Jim Morrison once said “I am an American first.” The Blues, one of only a few truly American artforms, appropriately provides the backbone to the music of the Doors. Here you can explore it's roots, history and players.



The Sixties



"The blues went completely dry at some point around the end of the 1950's," Willie Smith remembers. He started out as a harmonica player. When harp gigs vanished he took up drums, eventually playing in Muddy Waters' band. "Muddy couldn't get work. Even B.B. King wasn't getting the work. He used to have almost an orchestra, you know, and he had to cut back to three or four pieces. It got so bad, I finally quit in '64 and started driving a cab."

He was one of many who gave up the blues as a bad job. Labels that supported the blues turned to soul, as Motown and Stax set a new agenda for black music. Muddy and Wolf were yesterday's men beside Otis Redding and Marvin Gaye.

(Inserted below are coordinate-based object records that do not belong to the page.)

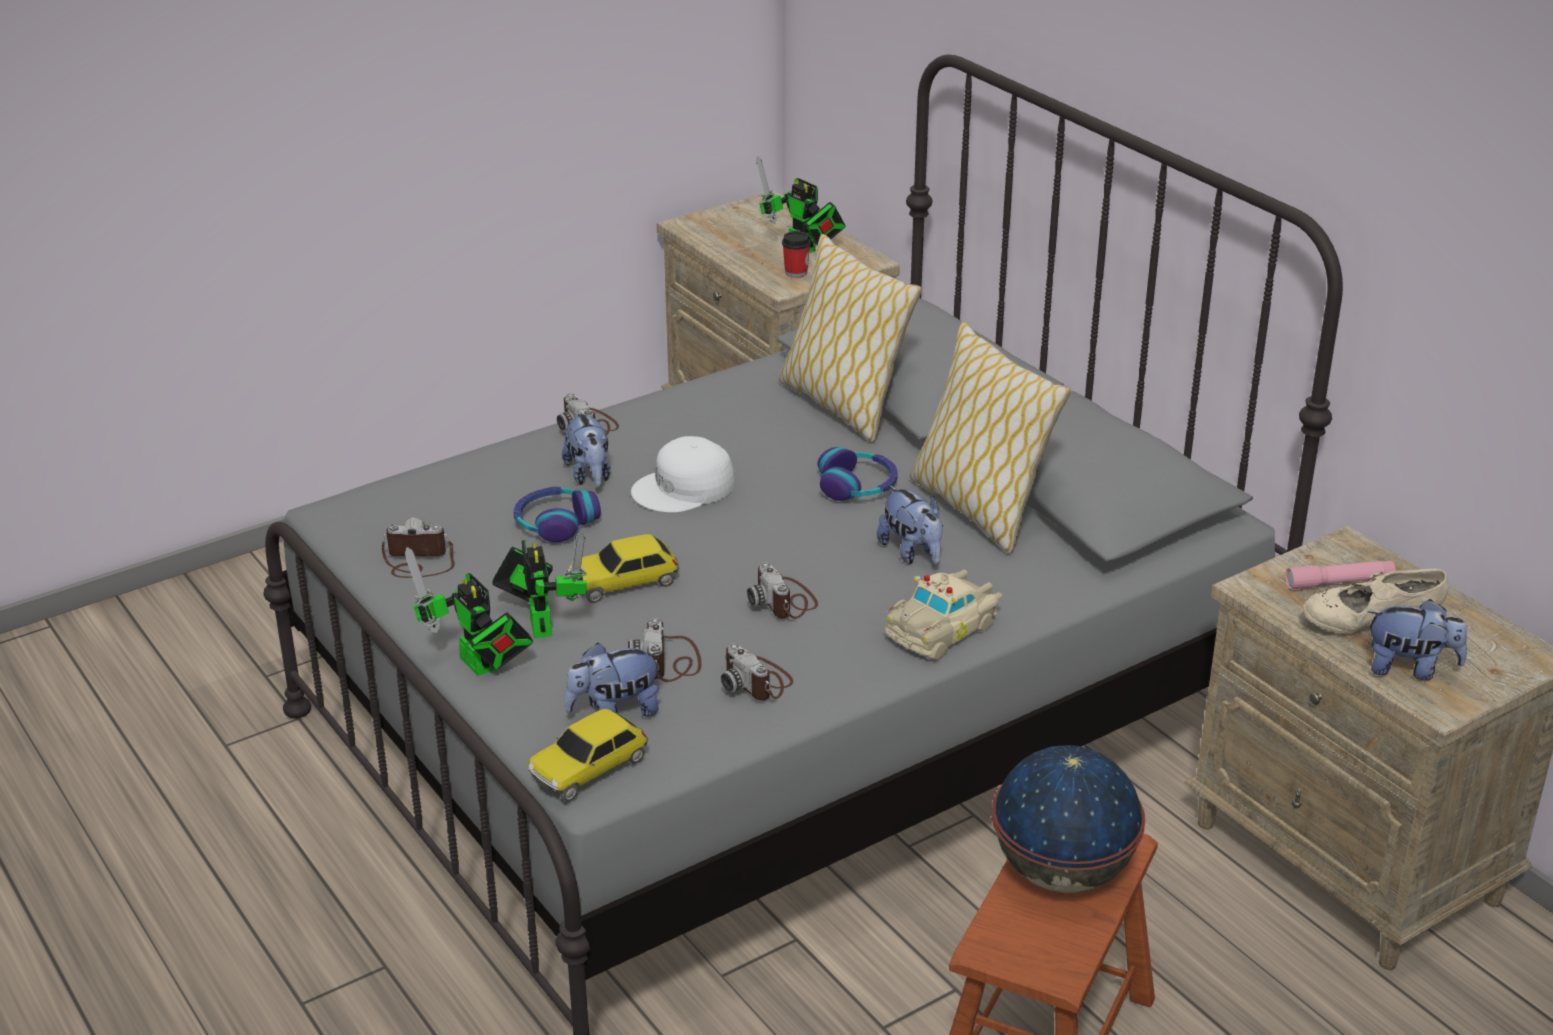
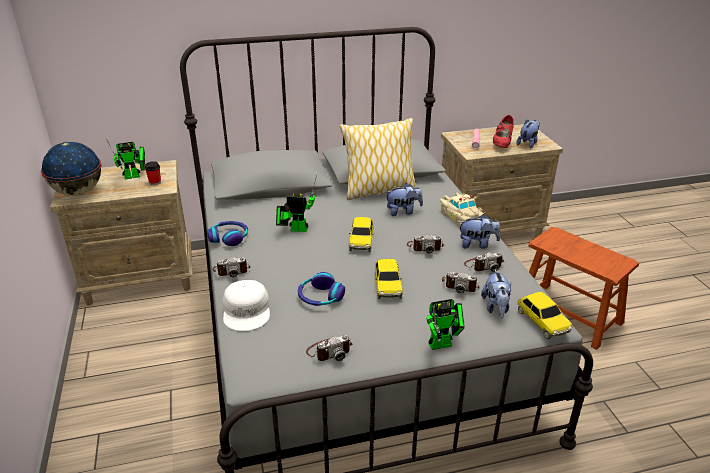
camera: 70 degrees left, 0 degrees up
camera [382,518,455,578] -> camera turned 135 degrees counterclockwise [306,335,352,361]
toy robot [492,532,587,638] -> toy robot moved to [276,174,317,232]
plush toy [562,410,611,487] -> plush toy moved to [459,214,500,249]
white cap [631,436,735,513] -> white cap moved to [223,280,270,331]
pillow [779,234,922,442] -> none
headphones [818,447,898,501] -> headphones moved to [207,221,248,246]
globe [992,745,1145,893] -> globe moved to [41,142,102,196]
beige shoe [1303,569,1448,633] -> red shoe [493,115,514,148]
none -> toy car [349,217,374,252]

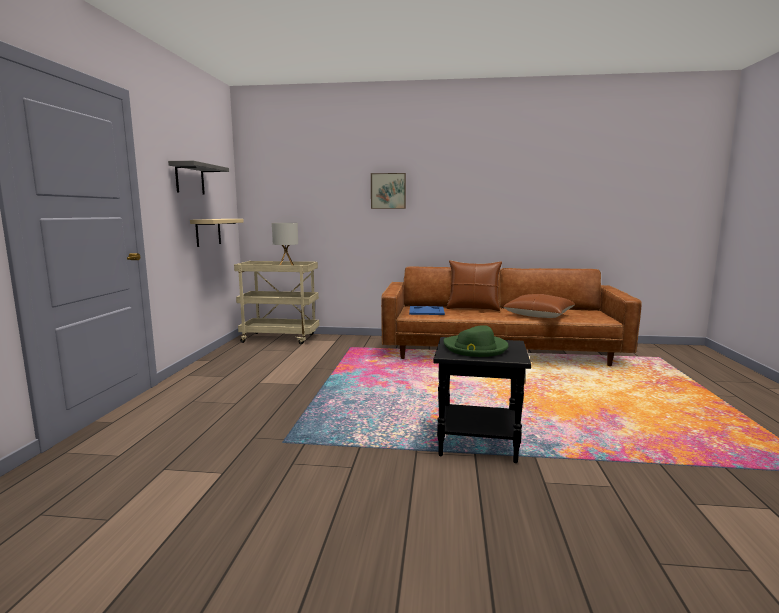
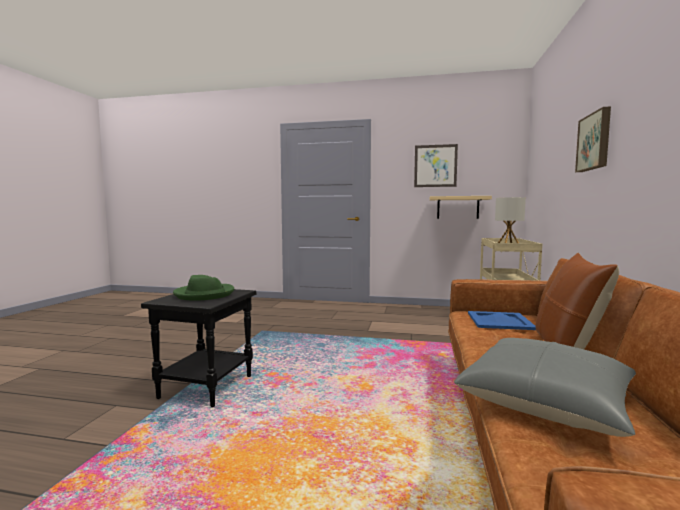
camera: 95 degrees right, 5 degrees down
grey shelf [168,161,229,195] -> picture [414,144,458,187]
brown pillow [503,294,575,318] -> grey pillow [454,338,636,437]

Yet by the end of the Sixties, Muddy, Wolf, B.B. King and many of their peers were internationally famous. They were making European tours, appearing at pop festivals and recording again. Their audiences were no longer black and tending toward middle age, but white and young. What earned them this born-again career, apart from talent and persistence, was the discovery of the blues by white musicians half their age. Paul Butterfield, Mike Bloomfield, Canned Heat, the Doors and their British counterparts John Mayall, Eric Clapton and the Rolling Stones, by introducing the blues to new listeners, also revalidated it for the old players. "Before the Rolling Stones", said Muddy Waters, "people didn't know anything about me and didn't want to know anything. I was making records that were called 'race records'. I'll tell you what the old folks would have said to kids who'd bought my records. They'd have said 'What's that? Take off that nigger music!' Then the Rolling Stones and all those other bands came along playing this music, and now the kids are buying my records and listening to them."

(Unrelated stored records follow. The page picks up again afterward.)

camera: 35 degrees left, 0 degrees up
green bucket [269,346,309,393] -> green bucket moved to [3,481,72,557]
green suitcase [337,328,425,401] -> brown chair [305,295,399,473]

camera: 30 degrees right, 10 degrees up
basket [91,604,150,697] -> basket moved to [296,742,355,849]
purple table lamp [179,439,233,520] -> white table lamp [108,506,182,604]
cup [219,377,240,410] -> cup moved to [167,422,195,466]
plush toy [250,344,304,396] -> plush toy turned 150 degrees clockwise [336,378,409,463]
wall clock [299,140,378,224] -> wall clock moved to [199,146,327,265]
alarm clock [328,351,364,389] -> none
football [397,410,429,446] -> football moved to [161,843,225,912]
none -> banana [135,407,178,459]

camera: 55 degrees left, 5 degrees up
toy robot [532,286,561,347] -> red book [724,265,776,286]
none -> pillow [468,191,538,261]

What was the attraction? "The romance of it", says Rod Stewart in a MOJO article. "Just the name, Muddy Waters Chicago Blues Band sounds so romantic. It's funny, you think you're the only one who's listening to it and then ten years later you realize that everyone was listening to it at the same time - the Stones, the Yardbirds. Everybody in their own little corne r. . . Long John Baldry had this one album (The best of Muddy Waters) and I borrowed it, and he said, 'You must bring it back in two days because Mick Jagger wants to borrow it.'''

Before the Sixties were over, masters and newcomers were playing side by side on Muddy's and Wolf's London Sessions albums. During the "beat group" boom you could throw a stone at random in London or Liverpool and bet on hitting a band doing Hoochie Coochie Man.

But though Chicago needed an infusion of respect, blues activities elsewhere were self-supporting, like the big band blues of Junior Parker and Bobby Bland, south Louisiana's "swamp blues" clique of Lightnin' Slim and Slim Harpo, who dismantled the styles of Muddy Waters and Jimmy Reed and rebuilt them to sound more rural and archaic. Then there was New Orleans, where music lives in the street - the home turf of parade bands, echoing to horns and drums. New Orleans had a wonderful time during the Sixties, turning out witty, weightless R&B classics like Lee Dorsey's Ya Ya and Chris Kenner's I Like it Like That.

The blues' main territorial gain in the Sixties was invasion of foreign parts. Under the banner of the American Folk Blues Festival, a concert party annually visited Europe. It was something to see, in 1967, Son House, Skip James and Booker White on the same bill - never to be repeated.